Imed Charfeddine : « La Tunisie doit jouer la carte du véhicule électrique et de l’innovation »
Imed Charfeddine, vice-président de la TAA, a dressé un tableau des défis et opportunités du secteur automobile tunisien. Entre essor du véhicule électrique et attractivité croissante pour les investisseurs asiatiques et américains.
« L’industrie s’adapte au marché et à la consommation », a rappelé Imed Charfeddine en ouverture de son intervention, lors de l’événement « Le secteur automobile face aux transformations mondiales », organisé à Tunis le 13 mai 2025 par la Chambre tuniso-française de l’industrie et du commerce (CTFCI).
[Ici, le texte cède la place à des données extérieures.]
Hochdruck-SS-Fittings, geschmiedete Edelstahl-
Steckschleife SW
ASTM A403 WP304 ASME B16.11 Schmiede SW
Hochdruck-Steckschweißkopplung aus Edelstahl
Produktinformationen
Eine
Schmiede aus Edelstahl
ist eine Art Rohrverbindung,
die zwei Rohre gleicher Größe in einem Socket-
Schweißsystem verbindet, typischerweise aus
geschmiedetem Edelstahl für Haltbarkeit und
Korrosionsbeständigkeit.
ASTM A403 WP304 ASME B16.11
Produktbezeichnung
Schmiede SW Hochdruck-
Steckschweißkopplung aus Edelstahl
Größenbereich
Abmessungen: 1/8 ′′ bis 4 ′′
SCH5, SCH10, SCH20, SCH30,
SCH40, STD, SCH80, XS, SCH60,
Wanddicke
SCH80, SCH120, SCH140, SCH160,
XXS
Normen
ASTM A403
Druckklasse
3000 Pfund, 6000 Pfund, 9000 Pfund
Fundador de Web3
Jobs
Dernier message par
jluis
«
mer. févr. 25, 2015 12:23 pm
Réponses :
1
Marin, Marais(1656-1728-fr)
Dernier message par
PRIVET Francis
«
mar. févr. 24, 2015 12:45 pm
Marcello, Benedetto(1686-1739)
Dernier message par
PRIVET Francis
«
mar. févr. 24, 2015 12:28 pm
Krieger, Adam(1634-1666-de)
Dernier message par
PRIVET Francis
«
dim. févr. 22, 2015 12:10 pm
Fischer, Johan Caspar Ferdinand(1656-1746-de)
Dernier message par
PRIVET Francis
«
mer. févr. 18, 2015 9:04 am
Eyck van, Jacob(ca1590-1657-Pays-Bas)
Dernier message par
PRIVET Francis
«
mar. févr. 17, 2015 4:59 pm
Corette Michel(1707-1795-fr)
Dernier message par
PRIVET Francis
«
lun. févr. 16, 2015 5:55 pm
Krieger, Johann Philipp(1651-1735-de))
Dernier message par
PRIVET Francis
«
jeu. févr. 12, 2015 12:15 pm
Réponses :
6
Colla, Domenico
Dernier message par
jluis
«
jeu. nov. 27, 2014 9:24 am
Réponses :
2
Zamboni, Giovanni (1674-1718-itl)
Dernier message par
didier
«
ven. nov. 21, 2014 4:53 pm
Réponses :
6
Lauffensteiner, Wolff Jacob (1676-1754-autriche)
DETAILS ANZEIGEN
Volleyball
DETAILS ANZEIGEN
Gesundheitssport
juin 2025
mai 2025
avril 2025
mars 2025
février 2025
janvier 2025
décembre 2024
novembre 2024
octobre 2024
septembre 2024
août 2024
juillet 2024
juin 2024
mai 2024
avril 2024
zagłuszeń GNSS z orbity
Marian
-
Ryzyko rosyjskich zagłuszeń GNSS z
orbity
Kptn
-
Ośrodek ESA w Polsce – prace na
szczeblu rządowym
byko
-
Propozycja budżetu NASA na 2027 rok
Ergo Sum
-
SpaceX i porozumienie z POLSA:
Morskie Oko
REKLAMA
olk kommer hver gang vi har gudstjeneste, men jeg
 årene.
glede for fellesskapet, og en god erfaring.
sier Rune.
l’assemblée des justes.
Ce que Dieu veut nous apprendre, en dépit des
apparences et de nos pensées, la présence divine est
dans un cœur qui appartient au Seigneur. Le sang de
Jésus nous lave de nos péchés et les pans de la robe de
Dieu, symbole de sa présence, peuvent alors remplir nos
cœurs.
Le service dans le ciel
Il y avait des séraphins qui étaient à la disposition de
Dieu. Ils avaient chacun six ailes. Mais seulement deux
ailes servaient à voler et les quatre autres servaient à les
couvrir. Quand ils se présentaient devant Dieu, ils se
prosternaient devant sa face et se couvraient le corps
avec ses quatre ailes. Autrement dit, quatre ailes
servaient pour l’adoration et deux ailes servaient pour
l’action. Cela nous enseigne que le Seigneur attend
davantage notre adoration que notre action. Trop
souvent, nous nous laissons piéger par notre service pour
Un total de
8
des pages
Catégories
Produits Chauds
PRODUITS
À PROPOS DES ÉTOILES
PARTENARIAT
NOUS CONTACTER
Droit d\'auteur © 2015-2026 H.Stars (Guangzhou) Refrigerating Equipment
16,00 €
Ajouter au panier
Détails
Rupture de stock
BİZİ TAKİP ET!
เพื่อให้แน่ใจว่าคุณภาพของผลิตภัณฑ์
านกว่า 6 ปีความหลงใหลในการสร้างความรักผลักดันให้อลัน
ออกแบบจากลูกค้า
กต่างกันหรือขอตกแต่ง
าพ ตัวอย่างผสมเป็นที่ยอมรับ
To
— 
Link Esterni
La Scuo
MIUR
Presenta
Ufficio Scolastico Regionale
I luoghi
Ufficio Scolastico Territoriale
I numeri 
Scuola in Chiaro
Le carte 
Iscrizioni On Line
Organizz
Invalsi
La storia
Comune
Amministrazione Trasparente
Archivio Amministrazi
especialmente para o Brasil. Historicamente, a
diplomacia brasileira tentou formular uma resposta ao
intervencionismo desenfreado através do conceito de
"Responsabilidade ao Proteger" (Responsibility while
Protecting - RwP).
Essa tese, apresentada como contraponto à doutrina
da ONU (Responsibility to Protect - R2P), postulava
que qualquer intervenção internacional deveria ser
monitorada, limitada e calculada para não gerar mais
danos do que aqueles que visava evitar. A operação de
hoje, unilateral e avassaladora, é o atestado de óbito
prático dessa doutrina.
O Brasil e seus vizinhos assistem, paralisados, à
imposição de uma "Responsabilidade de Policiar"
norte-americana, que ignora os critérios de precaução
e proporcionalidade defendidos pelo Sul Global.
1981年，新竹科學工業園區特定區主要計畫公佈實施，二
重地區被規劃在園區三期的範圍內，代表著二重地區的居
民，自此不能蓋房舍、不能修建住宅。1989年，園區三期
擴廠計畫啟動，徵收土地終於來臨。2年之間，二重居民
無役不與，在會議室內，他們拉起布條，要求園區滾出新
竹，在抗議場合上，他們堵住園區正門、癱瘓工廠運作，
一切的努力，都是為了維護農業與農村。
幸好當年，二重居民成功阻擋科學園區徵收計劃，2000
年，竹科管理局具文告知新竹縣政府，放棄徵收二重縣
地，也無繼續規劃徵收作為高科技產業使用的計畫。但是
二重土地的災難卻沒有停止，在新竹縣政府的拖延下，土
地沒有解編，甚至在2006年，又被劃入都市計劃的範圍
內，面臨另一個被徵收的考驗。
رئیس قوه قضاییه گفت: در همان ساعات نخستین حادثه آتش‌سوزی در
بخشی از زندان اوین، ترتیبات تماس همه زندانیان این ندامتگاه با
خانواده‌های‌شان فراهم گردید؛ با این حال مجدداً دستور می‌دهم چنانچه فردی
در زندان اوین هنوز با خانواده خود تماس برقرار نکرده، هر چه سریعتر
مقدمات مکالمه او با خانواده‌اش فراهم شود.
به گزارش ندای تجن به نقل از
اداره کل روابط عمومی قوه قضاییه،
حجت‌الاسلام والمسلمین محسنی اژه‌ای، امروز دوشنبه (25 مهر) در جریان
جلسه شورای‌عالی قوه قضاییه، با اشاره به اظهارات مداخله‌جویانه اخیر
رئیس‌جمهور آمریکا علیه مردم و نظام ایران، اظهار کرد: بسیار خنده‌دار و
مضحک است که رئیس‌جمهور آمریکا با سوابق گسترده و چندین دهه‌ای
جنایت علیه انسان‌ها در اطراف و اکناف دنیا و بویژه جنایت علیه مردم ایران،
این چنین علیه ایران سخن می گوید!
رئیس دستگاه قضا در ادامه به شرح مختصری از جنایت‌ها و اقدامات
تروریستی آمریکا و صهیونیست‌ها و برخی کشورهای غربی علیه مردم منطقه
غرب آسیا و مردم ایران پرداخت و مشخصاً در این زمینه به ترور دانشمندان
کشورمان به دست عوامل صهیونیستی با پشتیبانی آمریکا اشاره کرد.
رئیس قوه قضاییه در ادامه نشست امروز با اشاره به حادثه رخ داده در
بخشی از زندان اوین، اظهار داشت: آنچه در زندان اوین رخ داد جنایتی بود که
Face à un marché européen en net recul — « le nombre de véhicules produits ces dernières années est tombé à 1,8 million, et on annonce déjà des chiffres en dessous du milliard d’euros » —, le responsable a souligné l’urgence d’une redéfinition stratégique.
Les marchés traditionnels s’essoufflent, poussant les industriels à explorer de nouveaux débouchés. « Nos clients changent, se tournent vers de nouveaux marchés », a-t-il prévenu, citant notamment l’essor des constructeurs asiatiques, en particulier chinois.
Un tissu industriel déjà solide, mais en mutation
La Tunisie peut compter sur un socle industriel conséquent : plus de 100 000 emplois dans le secteur automobile, en grande partie dans le câblage. Toutefois, ce modèle est en pleine mutation. « On voit émerger des technologies électroniques, l’informatique embarquée, la connectivité. Et nous accompagnons cette transformation », a indiqué M. Charfeddine.
L’industrie locale se tourne vers des compétences plus pointues, intégrant le software, la maintenance prédictive et les bancs de tests électroniques. Il reconnaît toutefois des perturbations récentes dans certains pôles industriels, laissant entendre que des troubles ont freiné certaines dynamiques.
Vers une industrie 4.0 et des alliances stratégiques
Pour le vice-président de la TAA, l’avenir passe par l’innovation. Il appelle les pouvoirs publics à « inciter les entreprises à se transformer vers l’industrie 4.0 ». Et ce, tout en évoquant la nécessité d’un projet universitaire dédié à la montée en compétences : « Il faut former les talents qui accompagneront les nouvelles technologies et les besoins des consommateurs en connectivité et mobilité ».
Par ailleurs, la Tunisie peut tirer parti de ses accords commerciaux avec l’Europe et l’Afrique : « Ce sont des avantages à exploiter pour accompagner le développement du secteur automobile vers de nouveaux marchés ».
Attractivité croissante pour les investisseurs étrangers
Les évolutions du marché mondial ouvrent aussi des perspectives pour la Tunisie en tant que base industrielle stratégique. Face à la nécessité de raccourcir les chaînes d’approvisionnement, les géants asiatiques et américains montrent un intérêt accru pour le pays. Ainsi, « depuis vingt ans, les acteurs asiatiques rachètent des entreprises européennes. Aujourd’hui, ils viennent en Tunisie pour prospecter et envisager l’installation de nouvelles usines », poursuit-il.
M. Charfeddine cite également l’intérêt des acteurs américains et japonais, notamment dans la fabrication de composants pour véhicules électriques. « Le véhicule électrique est plus accessible à produire et à intégrer. C’est une carte que nous devons jouer », a-t-il insisté.
Compétences locales et enjeux de souveraineté technologique
L’écosystème tunisien est en mesure de répondre à ces nouveaux défis : « Plus de 8 000 ingénieurs sont formés chaque année. Nos centres universitaires, professionnels et de recherche ont permis l’émergence d’une filière de compétences remarquable ».
Des entreprises comme Leoni ou Coficab ont investi dans des centres de développement en Tunisie, certains employant plus de 1 000 ingénieurs. « Le coût des ingénieurs en Tunisie reste compétitif, avec une excellente adaptabilité aux technologies émergentes ». La proximité géographique avec l’Europe, l’usage croissant des outils numériques et l’absence de décalage horaire renforcent encore l’attractivité du pays.
Le logiciel, nouveau cœur de la voiture connectée
« La voiture de demain sera un concentré de software », a souligné Imed Charfeddine, évoquant le rôle croissant des fabricants de téléphones dans l’automobile. « Regardez les véhicules conçus par ces entreprises : ils sont vendus dans les mêmes magasins que les smartphones et misent sur l’ergonomie. »
Dans un monde où la voiture devient un terminal mobile, la Tunisie a une carte à jouer : celle de la compétence numérique appliquée à l’automobile.